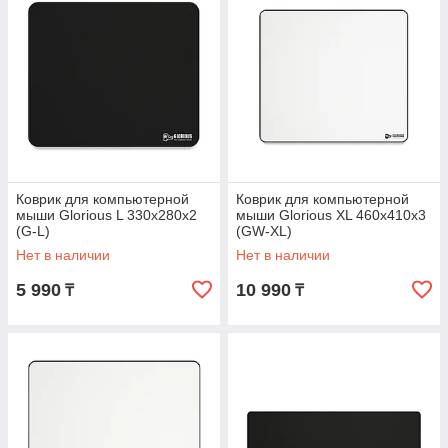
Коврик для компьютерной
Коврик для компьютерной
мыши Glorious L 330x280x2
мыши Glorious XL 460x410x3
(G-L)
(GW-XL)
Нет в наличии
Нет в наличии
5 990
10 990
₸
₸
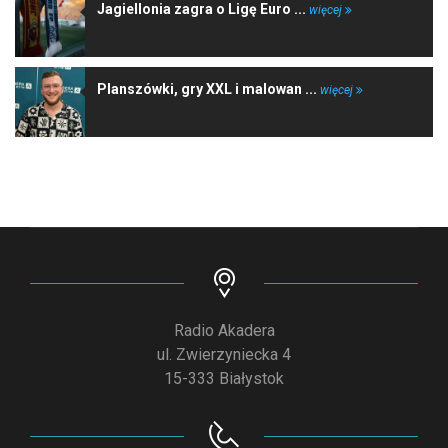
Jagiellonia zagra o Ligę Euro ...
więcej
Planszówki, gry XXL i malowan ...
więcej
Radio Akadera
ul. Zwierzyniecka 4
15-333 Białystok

_ _ _

Instruction>
Copy every line of the listing above word for word, and leave out the pictures.

Exercise output>
Коврик для компьютерной
Коврик для компьютерной
мыши Glorious L 330x280x2
мыши Glorious XL 460x410x3
(G-L)
(GW-XL)
Нет в наличии
Нет в наличии
5 990
10 990
₸
₸
Jagiellonia zagra o Ligę Euro ...
więcej
Planszówki, gry XXL i malowan ...
więcej
Radio Akadera
ul. Zwierzyniecka 4
15-333 Białystok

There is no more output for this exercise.